文章の一部
----

桜井から奈良へ向かうJR桜井線沿線には、各駅毎に時空トラベラー御用達の史跡や遺跡があり、一駅一駅、毎週末に廻ってもなかなか制覇出来ない。ぼちぼち踏破するつもりだが....
今回は近鉄田原本駅に降り立ち、弥生時代の代表的な環濠集落跡である唐古・鍵遺跡を訪ねた。ここはこれまでの山辺の道、三輪山麓などの微高地とは異なり、ヤマト盆地中心の平地に広がる農耕集落の跡である。ここからだと三輪山や青垣は遥か遠くに見える。
まずは唐古・鍵考古学ミュージアムを訪ねる。ここは田原本駅から東に歩いて20分ほど。田んぼの中にこつ然と現れる超近代的なビルのなかにある。この建物は田原本青垣生涯学習センター、という地元の交流センターのような施設で、その一部が博物館として公開されている。ちょっと周辺の景観とマッチしないが.....
中はなかなか充実した展示内容となっており、楼閣が描かれた弥生土器の破片や、褐鉄鉱容器に収納されているヒスイ勾玉、遺骨から復元された弥生倭人の顔などの有名な出土品のほかに、当時の農耕の様子がうかがえる道具や生活食器などが数多く展示されている。
ちょうど行ったときには中高年の団体さんが展示室をほぼ占拠した状態だった。このごろはリュックにウエストポーチに帽子、というハイキングスタイルのおじさん、おばさんが大挙して遺跡や展示施設に押し掛ける光景がいたるところで見られる。古代史ブームだ。博物館が主催するセミナーや説明会でも参加者の大半が中高年。

----

記録データ
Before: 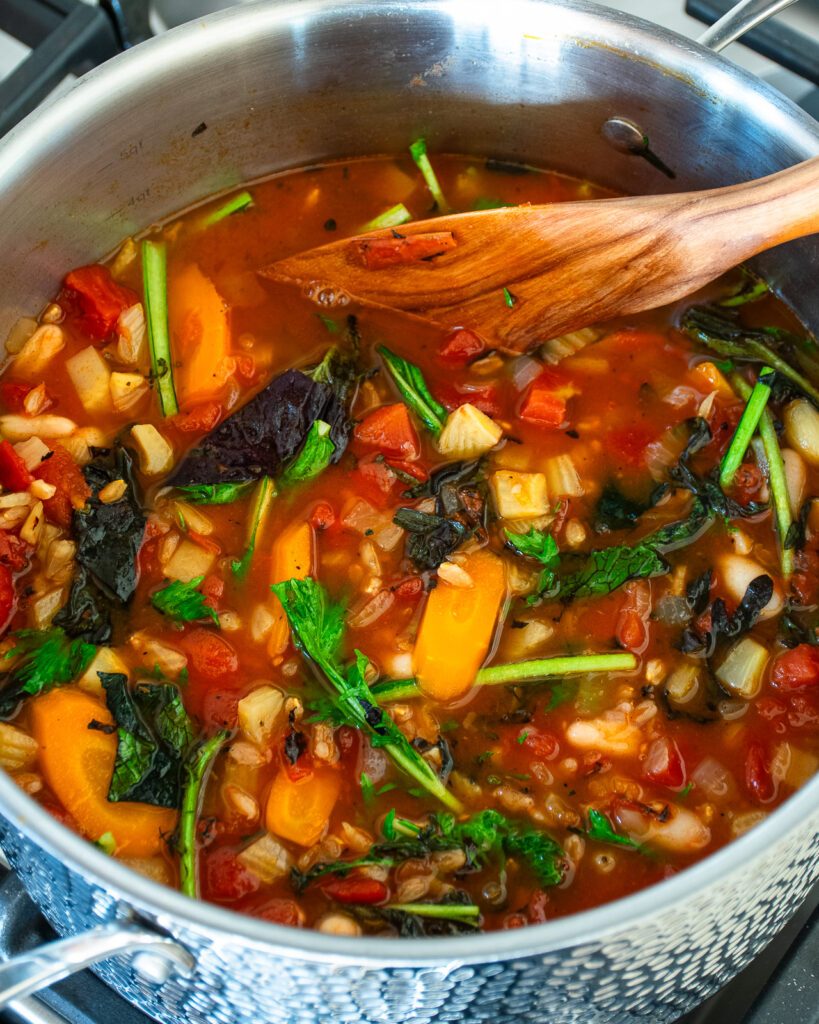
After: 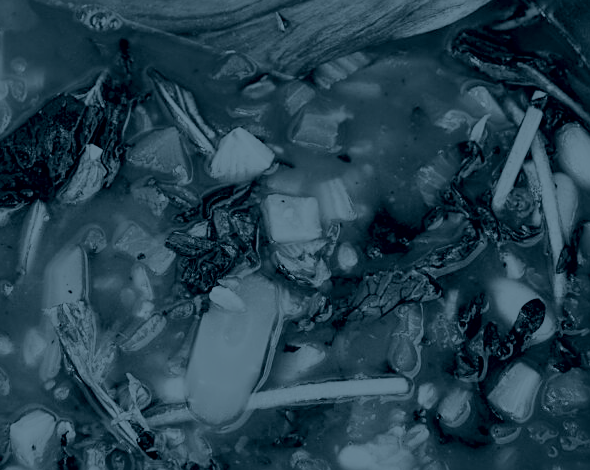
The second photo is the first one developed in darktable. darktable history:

----

やること一覧
A - 唐古・鍵遺跡の訪問記について、次の(i)〜(iii)が内容と合っているかをそれぞれ「はい」か「いいえ」で答え、判断の決め手となる箇所を訪問記から一字一句変えずに引用してください。
(i) 唐古・鍵考古学ミュージアムは、田原本駅から東へ歩いて20分ほどのところにある。
(ii) ミュージアムが入っている建物は、まるごと博物館として使われている。
(iii) 訪れたとき、展示室はほとんど人がいなかった。
B - 唐古・鍵遺跡の訪問記を、最後の文の続きから書き進めてください。

結果のまとめ
A -
(i) はい。「ここは田原本駅から東に歩いて20分ほど。」
(ii) いいえ。「その一部が博物館として公開されている。」
(iii) いいえ。「ちょうど行ったときには中高年の団体さんが展示室をほぼ占拠した状態だった。」

B -
一方、奈良や京都の神社仏閣は、このごろの歴史ブーム、仏像ブームで若い女性、「歴女」「仏女」が押し掛けている。昔は中高年のランデブー(この言葉が出てくることじたい中高年)、合コン(「合ハイ」:合同ハイキングって言ってたなあ)は寺や神社だったんじゃないのかなあ。だんだん居辛くなって古代遺跡に鞍替えかな?
早く若い女性の間で古代史ブームが来てくれないかなあ、などとぼんやり考えながら展示室が空くのを待っていた。やがて潮が引くようにおじさんおばさんの一団がいなくなると、今度は見事に誰もいなくなった。私だけが広い展示室にポツンと立っていると、ボランティアとおぼしきガイドの男性と女性が近づいてきて、先ほどの団体さんの喧噪を詫びてから(ガイドの方々のせいじゃないけど)、丁寧に唐古.鍵遺跡の説明をしてくれた。
話を聞いているととても熱心な古代史ファンであることがすぐ分かる。つい、私も九州の吉野ヶ里遺跡や筑紫の造磐井の墓の話などすると、先方も「この間九州を廻ってきました」と話が盛り上がってしまい、一時間以上も立ち話してしまった。何だ、オレも結局団体さんではないが古代史ファンのオジさんじゃないか。
遺跡そのものはこのミュージアムから歩いて30分くらいのところにあるそうで、行き方をガイドの方に教えてもらっていざ出発。とにかく全てが歩きなので足腰を鍛えておくことが史跡巡りのボトムラインだ。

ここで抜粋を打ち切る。